*AIM OF THE TASK*. Report every line of the items that contains the string "cCircle", copying each such line in full. Matching is case-sensitive.

*SUPPLIED DATA*.
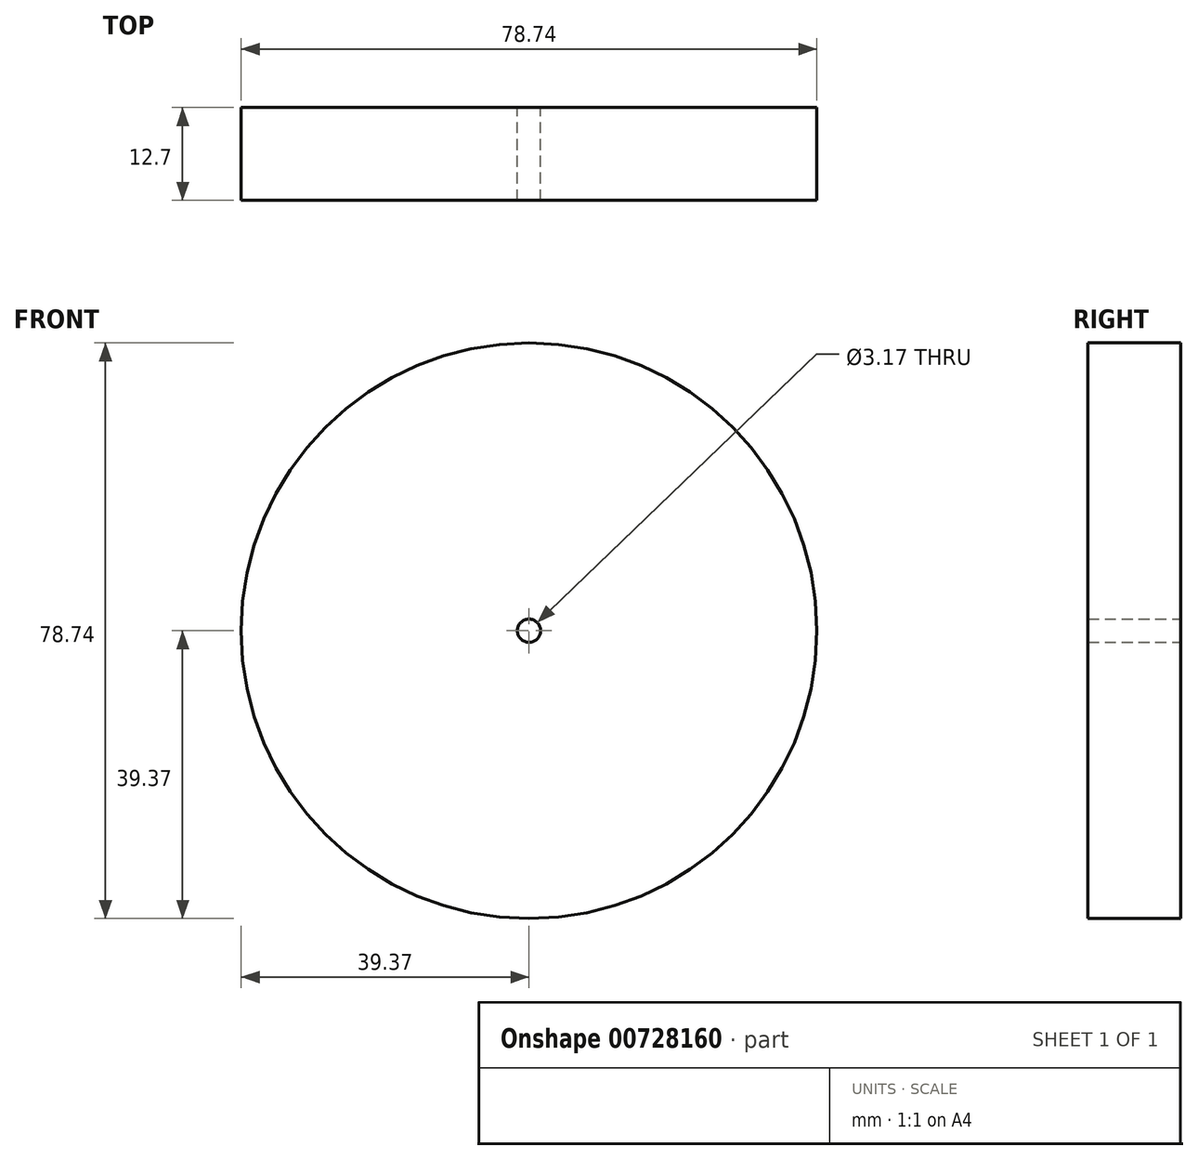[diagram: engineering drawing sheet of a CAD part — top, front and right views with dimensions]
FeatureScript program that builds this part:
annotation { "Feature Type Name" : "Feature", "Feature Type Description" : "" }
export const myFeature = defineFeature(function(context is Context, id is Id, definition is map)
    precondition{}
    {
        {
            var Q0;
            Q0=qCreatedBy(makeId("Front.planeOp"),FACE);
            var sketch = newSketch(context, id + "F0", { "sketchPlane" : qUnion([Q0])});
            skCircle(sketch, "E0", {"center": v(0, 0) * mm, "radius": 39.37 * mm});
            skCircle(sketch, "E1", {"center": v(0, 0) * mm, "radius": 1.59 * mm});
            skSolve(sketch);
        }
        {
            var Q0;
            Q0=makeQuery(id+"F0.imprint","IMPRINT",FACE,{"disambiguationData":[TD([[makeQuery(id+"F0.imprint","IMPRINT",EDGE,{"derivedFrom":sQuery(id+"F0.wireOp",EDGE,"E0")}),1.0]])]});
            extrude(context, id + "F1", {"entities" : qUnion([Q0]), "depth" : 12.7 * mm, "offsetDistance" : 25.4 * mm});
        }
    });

* * *

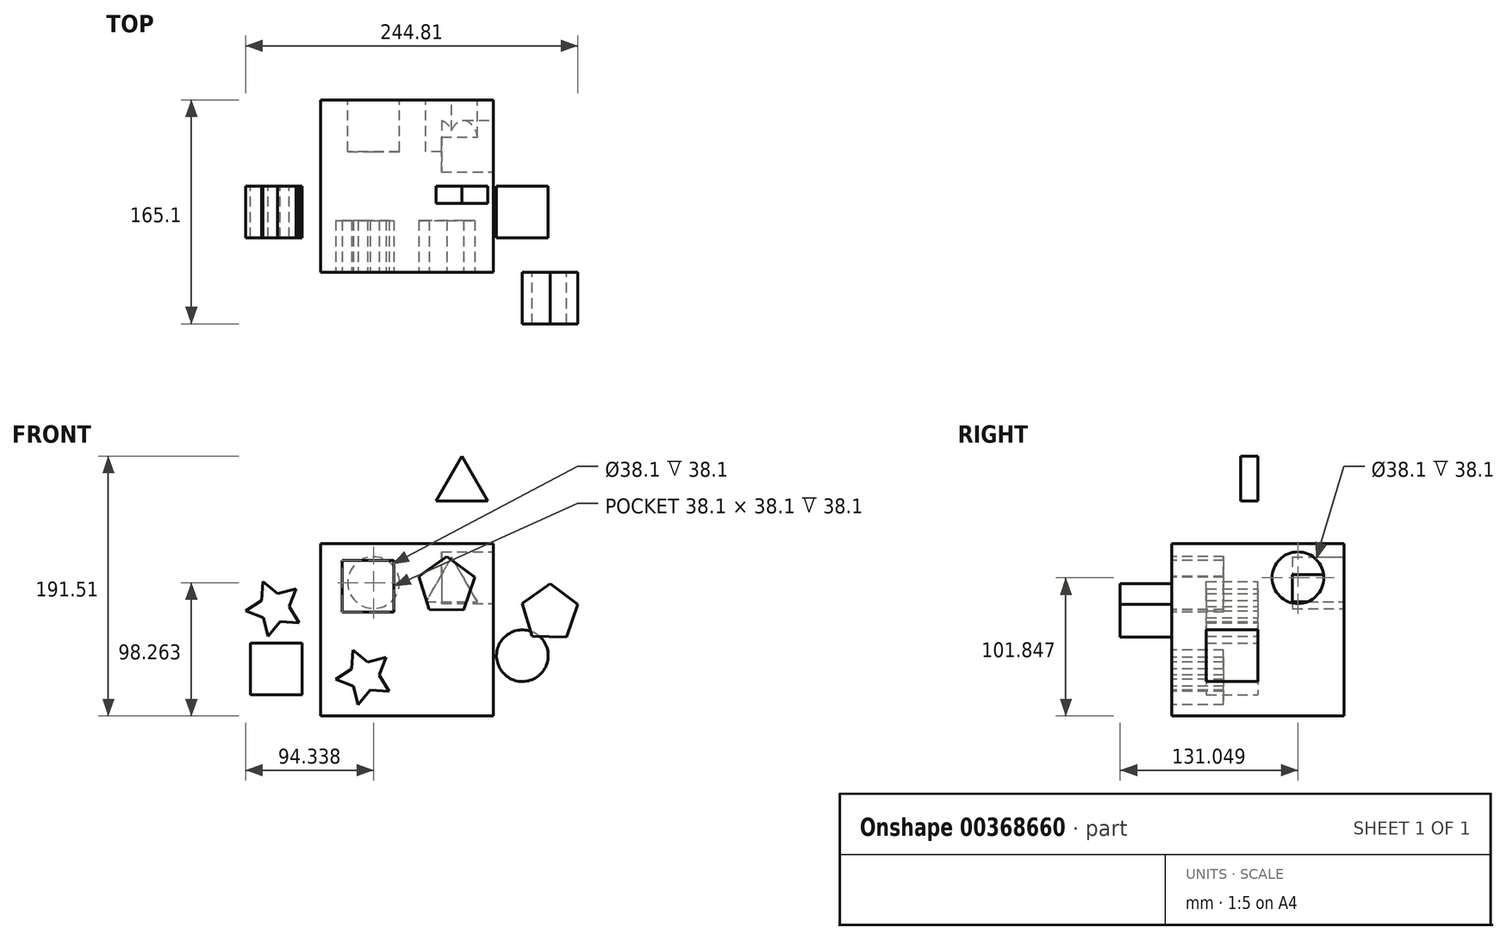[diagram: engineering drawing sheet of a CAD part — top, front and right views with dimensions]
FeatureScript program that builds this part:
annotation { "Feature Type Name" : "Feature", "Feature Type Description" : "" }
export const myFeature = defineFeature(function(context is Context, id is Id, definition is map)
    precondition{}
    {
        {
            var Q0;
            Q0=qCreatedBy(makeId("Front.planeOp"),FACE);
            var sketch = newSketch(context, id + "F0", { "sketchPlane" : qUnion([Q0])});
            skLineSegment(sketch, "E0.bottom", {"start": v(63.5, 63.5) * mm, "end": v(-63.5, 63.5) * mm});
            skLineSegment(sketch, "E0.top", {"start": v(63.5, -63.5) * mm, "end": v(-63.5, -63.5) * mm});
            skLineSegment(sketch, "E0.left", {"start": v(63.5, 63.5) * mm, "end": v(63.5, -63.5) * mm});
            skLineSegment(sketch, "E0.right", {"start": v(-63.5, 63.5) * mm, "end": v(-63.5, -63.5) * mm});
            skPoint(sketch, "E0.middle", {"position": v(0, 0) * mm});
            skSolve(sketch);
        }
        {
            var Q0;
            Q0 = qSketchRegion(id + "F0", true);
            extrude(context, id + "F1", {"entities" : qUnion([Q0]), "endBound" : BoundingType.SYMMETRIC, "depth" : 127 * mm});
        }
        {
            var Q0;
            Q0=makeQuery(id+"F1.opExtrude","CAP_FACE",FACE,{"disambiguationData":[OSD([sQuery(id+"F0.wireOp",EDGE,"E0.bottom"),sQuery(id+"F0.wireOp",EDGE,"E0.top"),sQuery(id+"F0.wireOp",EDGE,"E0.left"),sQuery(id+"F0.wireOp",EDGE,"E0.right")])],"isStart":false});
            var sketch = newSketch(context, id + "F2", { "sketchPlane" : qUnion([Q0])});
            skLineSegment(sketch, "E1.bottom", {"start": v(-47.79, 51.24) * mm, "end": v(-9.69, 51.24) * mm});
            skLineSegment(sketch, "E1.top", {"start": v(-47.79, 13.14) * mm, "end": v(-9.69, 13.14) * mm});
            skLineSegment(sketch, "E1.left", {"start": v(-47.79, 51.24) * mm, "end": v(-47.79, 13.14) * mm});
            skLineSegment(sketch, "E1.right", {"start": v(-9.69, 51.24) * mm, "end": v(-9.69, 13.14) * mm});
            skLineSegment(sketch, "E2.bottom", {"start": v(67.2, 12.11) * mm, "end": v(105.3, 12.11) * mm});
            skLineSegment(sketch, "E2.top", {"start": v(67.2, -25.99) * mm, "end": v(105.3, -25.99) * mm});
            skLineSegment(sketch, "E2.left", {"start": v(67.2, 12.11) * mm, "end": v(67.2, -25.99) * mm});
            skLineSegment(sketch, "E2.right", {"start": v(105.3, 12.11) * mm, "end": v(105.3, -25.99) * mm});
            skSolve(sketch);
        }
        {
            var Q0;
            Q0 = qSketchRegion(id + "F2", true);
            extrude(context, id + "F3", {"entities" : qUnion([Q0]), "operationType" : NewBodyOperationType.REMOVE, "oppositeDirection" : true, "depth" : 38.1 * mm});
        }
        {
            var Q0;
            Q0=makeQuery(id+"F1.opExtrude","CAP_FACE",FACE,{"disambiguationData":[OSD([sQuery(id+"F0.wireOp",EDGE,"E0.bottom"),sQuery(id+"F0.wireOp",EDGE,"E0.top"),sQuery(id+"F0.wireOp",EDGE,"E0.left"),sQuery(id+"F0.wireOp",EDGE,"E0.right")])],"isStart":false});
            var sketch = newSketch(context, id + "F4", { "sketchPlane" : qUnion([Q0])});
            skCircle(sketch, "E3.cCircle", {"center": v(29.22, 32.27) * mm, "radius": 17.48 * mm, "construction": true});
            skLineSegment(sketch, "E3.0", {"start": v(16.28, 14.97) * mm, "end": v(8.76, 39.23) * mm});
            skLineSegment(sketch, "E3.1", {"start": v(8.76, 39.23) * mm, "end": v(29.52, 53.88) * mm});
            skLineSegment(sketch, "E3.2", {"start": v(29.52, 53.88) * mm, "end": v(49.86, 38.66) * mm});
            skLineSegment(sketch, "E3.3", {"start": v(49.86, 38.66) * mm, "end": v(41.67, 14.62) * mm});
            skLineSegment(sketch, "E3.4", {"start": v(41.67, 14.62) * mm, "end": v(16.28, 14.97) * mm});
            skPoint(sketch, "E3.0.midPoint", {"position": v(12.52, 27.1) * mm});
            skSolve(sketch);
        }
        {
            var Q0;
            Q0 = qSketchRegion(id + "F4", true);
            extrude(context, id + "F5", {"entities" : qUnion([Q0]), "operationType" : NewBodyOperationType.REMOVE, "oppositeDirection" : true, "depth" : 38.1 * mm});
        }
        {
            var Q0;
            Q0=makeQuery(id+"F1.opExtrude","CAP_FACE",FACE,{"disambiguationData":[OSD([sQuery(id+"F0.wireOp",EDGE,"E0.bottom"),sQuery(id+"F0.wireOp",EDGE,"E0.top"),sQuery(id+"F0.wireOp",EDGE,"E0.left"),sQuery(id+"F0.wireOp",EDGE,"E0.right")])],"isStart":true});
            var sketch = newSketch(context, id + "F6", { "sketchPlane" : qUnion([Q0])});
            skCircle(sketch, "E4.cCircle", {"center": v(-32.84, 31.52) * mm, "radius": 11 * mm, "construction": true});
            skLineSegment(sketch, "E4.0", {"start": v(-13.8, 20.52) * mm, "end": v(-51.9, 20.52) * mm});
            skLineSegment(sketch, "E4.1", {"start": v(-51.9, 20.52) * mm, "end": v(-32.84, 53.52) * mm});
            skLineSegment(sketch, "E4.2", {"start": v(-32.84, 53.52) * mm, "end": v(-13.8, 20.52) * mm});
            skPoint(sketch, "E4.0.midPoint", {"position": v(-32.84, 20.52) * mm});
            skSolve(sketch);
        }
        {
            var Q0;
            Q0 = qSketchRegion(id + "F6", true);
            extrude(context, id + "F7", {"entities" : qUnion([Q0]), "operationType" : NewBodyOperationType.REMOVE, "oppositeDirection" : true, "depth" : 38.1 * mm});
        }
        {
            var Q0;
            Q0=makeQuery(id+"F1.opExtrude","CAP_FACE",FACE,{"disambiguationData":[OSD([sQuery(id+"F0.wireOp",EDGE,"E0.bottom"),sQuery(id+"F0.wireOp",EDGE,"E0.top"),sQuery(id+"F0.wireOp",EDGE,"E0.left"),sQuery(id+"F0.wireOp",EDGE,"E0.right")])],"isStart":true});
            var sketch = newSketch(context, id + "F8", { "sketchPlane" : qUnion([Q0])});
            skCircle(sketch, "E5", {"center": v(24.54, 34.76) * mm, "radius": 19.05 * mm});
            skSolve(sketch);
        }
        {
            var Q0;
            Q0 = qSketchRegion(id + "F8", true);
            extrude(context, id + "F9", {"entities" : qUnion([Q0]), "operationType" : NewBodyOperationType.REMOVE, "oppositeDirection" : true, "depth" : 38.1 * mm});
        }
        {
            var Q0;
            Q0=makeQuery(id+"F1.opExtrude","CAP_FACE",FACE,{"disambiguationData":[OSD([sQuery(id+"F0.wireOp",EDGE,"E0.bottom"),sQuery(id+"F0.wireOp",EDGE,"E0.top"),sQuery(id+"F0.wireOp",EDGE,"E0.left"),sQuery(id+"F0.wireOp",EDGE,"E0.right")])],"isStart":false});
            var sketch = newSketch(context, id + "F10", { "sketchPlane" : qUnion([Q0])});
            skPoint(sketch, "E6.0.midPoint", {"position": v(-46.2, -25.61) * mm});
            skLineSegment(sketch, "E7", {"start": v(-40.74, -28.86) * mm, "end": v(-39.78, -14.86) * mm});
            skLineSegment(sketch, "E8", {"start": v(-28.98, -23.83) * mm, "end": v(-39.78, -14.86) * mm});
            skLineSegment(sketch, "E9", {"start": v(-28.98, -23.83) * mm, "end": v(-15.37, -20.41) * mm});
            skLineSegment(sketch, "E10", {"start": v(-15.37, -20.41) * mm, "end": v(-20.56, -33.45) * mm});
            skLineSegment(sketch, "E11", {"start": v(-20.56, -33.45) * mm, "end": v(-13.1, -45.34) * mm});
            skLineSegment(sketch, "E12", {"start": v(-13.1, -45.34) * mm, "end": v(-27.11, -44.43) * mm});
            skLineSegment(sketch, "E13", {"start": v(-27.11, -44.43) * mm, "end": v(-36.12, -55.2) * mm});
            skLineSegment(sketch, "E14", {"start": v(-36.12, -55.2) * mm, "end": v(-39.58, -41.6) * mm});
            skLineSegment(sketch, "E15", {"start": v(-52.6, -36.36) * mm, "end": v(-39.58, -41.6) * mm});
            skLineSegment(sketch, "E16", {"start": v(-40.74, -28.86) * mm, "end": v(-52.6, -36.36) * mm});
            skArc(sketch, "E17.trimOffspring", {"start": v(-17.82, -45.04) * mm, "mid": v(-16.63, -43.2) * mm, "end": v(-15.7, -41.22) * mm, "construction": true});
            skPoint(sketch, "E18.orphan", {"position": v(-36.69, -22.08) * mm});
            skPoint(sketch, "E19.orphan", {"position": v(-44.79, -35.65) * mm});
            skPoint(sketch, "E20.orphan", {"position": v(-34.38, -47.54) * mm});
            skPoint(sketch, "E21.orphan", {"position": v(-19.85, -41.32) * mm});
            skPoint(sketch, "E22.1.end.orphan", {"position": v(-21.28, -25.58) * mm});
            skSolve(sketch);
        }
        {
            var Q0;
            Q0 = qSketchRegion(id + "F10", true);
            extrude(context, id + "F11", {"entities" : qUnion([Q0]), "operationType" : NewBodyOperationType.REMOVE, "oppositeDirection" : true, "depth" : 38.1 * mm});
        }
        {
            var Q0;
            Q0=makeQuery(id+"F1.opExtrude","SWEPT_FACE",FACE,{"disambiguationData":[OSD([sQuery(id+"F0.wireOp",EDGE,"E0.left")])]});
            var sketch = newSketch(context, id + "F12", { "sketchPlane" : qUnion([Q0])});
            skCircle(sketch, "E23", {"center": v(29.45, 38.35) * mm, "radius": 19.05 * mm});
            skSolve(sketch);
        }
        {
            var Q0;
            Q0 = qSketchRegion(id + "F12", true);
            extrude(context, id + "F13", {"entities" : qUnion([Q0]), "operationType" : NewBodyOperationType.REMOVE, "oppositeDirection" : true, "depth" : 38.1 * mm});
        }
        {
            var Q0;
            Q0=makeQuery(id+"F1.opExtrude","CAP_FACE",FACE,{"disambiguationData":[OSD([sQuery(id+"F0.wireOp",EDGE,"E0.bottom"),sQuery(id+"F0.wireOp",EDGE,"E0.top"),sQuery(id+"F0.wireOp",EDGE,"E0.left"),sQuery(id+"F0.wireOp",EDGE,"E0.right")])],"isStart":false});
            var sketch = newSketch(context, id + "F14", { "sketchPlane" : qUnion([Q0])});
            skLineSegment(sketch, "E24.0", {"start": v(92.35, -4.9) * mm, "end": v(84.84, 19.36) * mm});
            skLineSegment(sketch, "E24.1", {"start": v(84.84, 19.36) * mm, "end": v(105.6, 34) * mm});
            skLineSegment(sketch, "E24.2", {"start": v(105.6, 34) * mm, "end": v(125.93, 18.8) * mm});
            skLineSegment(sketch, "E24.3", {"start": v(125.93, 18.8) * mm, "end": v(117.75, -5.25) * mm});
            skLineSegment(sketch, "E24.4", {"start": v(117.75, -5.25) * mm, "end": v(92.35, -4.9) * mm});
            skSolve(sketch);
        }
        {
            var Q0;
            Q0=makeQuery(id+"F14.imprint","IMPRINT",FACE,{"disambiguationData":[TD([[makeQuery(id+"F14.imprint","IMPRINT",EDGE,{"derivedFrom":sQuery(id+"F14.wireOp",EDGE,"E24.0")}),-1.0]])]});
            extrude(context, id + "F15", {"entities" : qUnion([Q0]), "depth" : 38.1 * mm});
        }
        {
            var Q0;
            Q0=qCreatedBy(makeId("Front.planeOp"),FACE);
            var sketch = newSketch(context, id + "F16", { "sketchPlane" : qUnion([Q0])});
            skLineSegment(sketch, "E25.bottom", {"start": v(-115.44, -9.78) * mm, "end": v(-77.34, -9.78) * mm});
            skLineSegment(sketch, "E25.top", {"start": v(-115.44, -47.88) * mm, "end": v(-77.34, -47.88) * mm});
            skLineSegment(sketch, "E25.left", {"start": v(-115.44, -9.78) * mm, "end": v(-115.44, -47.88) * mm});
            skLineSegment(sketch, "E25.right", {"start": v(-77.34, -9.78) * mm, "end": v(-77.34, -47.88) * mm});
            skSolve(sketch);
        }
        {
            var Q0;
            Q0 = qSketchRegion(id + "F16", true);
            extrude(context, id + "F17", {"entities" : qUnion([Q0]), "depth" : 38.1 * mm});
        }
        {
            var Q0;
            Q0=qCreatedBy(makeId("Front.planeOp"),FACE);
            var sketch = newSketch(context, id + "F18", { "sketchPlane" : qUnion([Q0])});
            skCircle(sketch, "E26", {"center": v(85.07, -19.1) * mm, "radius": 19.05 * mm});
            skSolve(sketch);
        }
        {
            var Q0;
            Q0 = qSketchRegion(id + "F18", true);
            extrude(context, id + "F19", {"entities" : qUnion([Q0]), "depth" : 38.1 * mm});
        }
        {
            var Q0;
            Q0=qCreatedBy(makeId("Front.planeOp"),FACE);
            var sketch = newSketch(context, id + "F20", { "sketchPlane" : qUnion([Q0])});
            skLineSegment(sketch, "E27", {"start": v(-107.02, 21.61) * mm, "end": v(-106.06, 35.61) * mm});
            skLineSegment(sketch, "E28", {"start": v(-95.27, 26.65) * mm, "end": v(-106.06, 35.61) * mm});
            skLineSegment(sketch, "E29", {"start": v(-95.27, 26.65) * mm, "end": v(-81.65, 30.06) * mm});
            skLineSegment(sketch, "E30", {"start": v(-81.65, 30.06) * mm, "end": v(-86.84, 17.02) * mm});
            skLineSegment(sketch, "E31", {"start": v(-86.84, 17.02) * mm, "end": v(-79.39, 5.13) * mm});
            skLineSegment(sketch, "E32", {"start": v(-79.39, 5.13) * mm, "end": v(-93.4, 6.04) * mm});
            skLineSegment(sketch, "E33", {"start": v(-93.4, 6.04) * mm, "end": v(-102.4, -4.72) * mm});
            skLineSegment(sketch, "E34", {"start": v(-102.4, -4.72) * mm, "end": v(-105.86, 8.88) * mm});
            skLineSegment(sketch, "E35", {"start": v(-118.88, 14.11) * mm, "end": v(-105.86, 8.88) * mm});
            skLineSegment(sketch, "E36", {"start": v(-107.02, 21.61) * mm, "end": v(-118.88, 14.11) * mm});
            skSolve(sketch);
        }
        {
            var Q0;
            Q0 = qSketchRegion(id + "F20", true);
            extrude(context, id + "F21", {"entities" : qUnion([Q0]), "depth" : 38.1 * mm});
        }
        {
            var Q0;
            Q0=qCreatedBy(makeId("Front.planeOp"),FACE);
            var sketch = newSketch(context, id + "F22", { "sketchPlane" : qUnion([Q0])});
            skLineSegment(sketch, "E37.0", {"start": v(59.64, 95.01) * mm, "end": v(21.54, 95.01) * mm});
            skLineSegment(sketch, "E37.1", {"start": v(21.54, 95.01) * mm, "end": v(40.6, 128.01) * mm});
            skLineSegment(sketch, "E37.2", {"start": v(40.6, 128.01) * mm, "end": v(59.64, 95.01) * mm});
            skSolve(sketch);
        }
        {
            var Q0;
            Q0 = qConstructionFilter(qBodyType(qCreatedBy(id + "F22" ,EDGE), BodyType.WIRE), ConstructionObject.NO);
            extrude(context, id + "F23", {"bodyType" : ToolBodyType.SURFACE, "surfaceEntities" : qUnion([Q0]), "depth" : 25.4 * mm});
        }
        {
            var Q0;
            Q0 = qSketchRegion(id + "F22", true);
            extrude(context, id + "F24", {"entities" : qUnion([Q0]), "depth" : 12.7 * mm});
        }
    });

*RESULT FOR THIS TASK*.
            skCircle(sketch, "E3.cCircle", {"center": v(29.22, 32.27) * mm, "radius": 17.48 * mm, "construction": true});
            skCircle(sketch, "E4.cCircle", {"center": v(-32.84, 31.52) * mm, "radius": 11 * mm, "construction": true});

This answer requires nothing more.